Nominada al Oscar del año anterior, esta divertida y provocadora película de una directora tunecina, Kaouther Ben Hania, cruza el drama de los refugiados sirios con una crítica mordaz al mundo del arte y su inagotable snobismo. Capaz de encontrar en la desgracia de un escapado de la guerra, Sam Ali, un lienzo humano que será expuesto en museos como un cuadro más.
Enamorado en su país de una mujer de clase alta, Sam proclama su amor como revolución de la libertad y termina preso, por un régimen que considera peligrosa esa palabra, y se encuentra en plena escalada bélica. El hombre logra escapar al Líbano, donde subsiste colándose en inauguraciones para comer y beber gratis.

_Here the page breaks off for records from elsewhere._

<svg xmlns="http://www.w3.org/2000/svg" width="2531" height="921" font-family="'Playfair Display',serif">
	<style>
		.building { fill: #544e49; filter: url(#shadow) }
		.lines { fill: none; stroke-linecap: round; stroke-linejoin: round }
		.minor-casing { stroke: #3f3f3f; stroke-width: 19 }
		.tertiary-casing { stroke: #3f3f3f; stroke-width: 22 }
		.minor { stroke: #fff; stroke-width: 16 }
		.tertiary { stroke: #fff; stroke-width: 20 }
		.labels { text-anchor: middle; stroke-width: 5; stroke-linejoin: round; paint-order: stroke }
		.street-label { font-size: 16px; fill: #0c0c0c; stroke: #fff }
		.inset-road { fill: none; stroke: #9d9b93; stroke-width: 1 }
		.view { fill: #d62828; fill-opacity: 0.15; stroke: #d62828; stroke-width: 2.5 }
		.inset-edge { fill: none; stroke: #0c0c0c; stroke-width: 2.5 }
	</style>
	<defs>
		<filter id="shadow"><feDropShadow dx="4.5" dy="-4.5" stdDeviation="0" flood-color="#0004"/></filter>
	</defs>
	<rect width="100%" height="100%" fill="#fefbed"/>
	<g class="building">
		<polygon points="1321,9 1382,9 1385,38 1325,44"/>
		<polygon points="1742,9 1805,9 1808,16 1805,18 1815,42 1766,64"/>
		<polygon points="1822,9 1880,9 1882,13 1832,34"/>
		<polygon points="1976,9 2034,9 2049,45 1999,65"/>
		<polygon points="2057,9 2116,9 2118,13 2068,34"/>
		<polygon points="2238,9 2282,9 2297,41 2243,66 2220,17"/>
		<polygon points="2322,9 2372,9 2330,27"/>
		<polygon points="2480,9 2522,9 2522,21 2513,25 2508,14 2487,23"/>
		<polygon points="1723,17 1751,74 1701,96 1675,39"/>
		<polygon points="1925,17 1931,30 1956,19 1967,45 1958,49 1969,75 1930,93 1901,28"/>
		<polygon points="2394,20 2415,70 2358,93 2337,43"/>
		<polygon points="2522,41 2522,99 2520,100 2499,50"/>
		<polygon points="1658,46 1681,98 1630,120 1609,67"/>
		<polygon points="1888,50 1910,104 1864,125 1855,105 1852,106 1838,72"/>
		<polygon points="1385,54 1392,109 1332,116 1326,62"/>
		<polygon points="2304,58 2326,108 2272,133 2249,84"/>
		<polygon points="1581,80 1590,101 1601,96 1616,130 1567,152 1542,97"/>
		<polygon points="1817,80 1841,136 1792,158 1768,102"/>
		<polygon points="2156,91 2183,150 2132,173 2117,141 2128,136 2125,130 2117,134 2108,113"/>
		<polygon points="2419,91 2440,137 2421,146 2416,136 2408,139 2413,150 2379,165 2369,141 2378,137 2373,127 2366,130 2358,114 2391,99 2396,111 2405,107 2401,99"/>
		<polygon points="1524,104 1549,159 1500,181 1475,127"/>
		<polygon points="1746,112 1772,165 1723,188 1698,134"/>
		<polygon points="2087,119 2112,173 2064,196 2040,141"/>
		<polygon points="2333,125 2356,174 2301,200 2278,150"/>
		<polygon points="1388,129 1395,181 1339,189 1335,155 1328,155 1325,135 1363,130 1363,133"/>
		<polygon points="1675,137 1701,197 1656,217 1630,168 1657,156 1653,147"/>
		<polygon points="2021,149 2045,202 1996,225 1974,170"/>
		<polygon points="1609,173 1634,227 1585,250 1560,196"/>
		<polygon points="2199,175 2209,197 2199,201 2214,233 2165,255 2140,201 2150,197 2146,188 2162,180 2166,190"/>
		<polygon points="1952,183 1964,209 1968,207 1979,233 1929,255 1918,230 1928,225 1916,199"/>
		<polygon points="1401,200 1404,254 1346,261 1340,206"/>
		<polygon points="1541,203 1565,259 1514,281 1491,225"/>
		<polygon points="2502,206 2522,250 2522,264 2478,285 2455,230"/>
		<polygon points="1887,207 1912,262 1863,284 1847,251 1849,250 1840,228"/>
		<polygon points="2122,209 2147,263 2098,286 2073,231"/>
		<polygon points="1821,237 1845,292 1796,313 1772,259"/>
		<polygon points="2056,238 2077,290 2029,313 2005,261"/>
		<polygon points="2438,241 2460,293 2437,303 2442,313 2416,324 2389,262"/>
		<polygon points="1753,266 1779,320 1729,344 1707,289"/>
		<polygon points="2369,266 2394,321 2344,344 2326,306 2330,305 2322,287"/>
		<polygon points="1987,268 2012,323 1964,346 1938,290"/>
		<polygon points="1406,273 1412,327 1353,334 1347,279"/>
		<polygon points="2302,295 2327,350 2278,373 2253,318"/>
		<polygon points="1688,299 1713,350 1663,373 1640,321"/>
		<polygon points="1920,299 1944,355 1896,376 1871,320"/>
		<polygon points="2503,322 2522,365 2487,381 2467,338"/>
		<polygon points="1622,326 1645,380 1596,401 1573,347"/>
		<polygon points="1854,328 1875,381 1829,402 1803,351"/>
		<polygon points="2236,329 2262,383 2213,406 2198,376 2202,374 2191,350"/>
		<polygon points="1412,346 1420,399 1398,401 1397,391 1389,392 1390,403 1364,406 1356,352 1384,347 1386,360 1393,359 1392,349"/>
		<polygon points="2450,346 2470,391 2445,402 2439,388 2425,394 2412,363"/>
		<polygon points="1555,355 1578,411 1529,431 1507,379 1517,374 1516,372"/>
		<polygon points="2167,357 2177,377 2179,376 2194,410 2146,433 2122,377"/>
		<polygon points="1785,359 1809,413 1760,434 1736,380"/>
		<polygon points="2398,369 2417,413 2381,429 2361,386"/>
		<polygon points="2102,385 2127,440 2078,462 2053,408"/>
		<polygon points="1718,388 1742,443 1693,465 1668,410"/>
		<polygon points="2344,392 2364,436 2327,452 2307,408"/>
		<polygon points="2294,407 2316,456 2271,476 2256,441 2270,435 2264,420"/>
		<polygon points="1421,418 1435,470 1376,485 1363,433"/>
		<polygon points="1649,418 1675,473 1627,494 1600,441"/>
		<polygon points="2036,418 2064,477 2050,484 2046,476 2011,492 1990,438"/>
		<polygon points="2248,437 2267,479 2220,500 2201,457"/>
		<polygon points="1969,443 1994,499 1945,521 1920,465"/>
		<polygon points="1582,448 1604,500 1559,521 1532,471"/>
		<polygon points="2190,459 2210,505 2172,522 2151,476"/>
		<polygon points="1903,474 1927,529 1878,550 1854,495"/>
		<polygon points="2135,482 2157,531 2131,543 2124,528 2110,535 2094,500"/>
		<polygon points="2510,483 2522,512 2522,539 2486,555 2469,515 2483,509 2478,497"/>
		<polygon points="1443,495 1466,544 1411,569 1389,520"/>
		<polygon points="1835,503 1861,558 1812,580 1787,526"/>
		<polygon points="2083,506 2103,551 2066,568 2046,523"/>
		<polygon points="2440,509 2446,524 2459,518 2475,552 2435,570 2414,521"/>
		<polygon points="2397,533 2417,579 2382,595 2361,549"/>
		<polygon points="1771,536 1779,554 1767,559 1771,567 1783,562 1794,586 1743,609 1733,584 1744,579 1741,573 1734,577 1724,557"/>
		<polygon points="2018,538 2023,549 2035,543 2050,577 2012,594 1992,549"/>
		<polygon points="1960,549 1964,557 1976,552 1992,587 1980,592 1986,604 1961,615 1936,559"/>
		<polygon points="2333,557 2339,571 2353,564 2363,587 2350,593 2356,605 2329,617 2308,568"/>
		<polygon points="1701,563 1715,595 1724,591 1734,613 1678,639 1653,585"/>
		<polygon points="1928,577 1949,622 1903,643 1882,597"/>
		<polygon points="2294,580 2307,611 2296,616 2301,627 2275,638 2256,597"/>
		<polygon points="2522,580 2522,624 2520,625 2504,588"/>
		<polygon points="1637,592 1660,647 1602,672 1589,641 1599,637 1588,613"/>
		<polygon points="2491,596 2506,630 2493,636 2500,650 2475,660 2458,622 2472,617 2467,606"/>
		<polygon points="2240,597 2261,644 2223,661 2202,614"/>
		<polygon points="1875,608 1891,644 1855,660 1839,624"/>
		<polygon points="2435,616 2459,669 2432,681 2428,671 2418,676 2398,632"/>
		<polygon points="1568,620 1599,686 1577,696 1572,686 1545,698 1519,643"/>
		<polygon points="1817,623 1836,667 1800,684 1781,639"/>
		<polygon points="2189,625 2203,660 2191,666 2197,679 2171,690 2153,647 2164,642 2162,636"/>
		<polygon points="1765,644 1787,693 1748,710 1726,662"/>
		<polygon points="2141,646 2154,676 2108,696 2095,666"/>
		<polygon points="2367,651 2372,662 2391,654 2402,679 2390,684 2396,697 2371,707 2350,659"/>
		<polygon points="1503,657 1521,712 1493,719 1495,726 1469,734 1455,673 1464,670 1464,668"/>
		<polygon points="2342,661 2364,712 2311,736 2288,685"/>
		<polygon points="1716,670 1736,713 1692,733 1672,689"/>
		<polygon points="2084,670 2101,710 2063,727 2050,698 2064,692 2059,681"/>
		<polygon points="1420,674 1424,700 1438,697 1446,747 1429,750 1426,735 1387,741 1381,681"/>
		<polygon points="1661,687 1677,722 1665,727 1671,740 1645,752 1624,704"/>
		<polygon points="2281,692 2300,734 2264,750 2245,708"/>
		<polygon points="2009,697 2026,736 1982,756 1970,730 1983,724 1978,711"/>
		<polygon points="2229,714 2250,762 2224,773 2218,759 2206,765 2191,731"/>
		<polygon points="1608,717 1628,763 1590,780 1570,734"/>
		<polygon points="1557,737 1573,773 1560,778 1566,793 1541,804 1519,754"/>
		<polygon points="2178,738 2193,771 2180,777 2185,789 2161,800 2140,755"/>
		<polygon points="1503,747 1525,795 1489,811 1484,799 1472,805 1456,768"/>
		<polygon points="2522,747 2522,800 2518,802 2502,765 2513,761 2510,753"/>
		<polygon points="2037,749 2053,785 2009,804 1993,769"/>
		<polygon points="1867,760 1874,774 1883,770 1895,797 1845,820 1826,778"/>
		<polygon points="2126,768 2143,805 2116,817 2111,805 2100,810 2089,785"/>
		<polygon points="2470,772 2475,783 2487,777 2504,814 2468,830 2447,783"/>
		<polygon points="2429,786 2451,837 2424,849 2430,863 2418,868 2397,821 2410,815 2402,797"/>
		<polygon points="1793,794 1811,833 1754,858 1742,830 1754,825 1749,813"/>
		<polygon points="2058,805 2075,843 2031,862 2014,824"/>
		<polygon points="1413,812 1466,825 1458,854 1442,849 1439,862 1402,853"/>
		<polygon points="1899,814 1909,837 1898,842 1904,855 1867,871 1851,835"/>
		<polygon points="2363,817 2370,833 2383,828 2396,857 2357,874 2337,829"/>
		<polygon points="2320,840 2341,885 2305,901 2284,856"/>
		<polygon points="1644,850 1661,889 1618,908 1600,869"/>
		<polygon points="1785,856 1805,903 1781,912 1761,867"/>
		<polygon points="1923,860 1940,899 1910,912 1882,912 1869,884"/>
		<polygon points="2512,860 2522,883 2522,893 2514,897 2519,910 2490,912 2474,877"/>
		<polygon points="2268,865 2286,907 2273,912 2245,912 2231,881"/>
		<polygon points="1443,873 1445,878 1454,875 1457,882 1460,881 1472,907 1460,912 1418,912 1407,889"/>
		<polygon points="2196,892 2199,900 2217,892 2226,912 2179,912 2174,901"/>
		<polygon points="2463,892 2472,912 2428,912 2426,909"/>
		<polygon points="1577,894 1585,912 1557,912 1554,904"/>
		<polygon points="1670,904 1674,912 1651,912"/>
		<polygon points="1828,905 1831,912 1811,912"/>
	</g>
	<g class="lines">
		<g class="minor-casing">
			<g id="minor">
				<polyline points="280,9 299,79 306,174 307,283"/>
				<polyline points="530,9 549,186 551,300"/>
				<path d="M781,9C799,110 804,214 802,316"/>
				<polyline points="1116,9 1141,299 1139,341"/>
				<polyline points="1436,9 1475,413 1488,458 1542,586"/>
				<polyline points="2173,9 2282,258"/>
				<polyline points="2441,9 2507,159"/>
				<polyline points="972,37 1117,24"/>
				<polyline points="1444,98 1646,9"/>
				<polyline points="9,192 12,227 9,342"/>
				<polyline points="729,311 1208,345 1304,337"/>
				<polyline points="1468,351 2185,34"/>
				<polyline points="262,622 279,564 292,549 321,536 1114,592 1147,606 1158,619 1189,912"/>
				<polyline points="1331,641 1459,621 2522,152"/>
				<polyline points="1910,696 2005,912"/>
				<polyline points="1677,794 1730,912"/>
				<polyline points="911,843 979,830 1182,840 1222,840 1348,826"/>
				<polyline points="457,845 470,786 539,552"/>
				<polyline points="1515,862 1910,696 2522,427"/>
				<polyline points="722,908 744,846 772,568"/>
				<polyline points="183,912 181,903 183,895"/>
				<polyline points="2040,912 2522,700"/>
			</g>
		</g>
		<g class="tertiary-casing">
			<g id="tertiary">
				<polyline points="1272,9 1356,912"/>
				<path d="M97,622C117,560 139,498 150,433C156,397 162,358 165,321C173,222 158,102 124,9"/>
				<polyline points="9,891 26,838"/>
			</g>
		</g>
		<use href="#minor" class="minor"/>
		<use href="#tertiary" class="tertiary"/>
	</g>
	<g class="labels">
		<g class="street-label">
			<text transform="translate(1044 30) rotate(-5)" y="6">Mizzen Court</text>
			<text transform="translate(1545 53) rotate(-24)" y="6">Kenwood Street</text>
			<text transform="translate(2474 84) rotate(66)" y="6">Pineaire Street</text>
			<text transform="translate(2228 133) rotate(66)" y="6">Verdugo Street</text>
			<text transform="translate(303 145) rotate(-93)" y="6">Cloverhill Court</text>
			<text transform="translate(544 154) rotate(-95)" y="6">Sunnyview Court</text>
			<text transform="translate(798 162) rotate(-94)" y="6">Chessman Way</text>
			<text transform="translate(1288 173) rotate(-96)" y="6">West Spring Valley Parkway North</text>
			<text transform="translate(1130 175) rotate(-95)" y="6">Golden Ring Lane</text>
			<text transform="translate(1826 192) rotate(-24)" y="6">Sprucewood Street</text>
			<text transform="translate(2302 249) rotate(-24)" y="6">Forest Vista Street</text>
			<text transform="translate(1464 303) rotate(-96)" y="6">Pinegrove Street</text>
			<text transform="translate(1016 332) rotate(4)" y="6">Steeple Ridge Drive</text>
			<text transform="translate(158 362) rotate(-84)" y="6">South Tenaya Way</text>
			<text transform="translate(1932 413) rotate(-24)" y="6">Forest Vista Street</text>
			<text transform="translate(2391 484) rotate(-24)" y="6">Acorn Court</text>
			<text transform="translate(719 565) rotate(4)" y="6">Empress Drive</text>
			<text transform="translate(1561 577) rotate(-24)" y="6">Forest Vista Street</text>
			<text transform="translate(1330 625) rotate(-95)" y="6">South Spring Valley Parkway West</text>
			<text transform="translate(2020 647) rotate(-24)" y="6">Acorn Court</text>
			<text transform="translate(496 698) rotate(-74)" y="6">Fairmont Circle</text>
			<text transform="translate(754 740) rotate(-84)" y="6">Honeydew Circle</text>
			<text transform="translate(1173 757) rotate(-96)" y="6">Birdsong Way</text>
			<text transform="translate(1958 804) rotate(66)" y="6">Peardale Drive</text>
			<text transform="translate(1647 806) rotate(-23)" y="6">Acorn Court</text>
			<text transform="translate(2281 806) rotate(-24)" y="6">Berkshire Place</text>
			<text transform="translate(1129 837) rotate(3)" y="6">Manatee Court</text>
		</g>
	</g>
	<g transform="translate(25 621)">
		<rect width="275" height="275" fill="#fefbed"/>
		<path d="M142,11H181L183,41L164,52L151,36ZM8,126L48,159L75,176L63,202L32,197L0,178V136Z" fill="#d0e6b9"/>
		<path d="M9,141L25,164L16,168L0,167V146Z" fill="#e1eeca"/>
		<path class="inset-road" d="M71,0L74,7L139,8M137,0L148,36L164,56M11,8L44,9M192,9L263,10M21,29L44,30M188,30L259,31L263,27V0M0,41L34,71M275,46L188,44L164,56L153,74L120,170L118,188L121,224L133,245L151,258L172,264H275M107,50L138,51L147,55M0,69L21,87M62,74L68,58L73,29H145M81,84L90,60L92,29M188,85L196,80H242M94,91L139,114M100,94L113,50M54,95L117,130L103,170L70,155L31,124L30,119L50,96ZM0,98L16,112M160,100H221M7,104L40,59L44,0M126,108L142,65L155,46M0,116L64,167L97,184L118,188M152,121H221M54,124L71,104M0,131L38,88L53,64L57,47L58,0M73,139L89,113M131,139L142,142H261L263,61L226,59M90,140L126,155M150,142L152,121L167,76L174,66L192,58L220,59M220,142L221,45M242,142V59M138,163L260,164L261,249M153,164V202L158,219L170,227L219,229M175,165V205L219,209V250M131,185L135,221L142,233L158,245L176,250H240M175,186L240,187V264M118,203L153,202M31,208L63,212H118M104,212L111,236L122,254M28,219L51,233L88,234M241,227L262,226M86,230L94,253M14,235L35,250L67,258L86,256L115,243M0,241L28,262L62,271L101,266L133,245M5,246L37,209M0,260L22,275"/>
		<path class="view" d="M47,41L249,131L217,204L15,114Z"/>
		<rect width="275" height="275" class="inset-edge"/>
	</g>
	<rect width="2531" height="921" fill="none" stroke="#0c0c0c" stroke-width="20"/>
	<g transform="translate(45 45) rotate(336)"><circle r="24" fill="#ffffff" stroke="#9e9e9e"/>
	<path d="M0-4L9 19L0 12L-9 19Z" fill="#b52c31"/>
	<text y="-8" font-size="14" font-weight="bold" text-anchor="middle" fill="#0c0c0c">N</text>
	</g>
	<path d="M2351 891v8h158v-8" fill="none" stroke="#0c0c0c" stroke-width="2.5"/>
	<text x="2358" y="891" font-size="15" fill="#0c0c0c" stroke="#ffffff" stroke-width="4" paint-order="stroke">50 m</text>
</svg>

Allí llama la atención de Soraya (Mónica Bellucci), que trabaja con un artista visual de moda. Lejos de echarlo, le proponen un contrato muy particular. Conseguirle la visa para llegar a Bruselas, donde ahora vive su enamorada, y un porcentaje de las ganancias, a cambio de... su espalda. De tatuarle una obra en la espalda. Precisamente, la visa Schengen, la que permite entrar de manera legal a los países de la Unión Europea.
Así es como el drama social, con trasfondo romántico, deriva en una sátira bastante ácida hacia el mundillo del arte, con no pocas situaciones que exploran los límites del absurdo. El horror de la cárcel, la represión y la guerra frente al mundo lindo del caviar y los salones perfumados.
Un hombre expuesto en una sala de museo, iluminado como un cuadro más, remite a las exposiciones universales de principios del siglo XX, en las que se exhibían indígenas entre otros exotismos, o al tráfico de personas, pero a la vez resulta verosímil como situación contemporánea. ¿Por qué no denunciar las injusticias de la guerra y los refugiados en la más viva de las artes, la piel de un ser vivo?
El hombre que vendió su piel es entretenida, efectiva y obviamente mantiene el interés en alto, hasta un final con giros acaso discutibles. Sin cargar las tintas hacia la caricatura, nunca del todo, la película recuerda a The Square, de Ruben Östlund que también fue nominada al Oscar y se metía, con tono más serio e intelectual, con el mundo del arte.
Que esté inspirada libremente en Tim, una obra de arte original tatuada por Wim Delvoye, y vendida a un coleccionista privado en 2008, no hace más que sumar interés.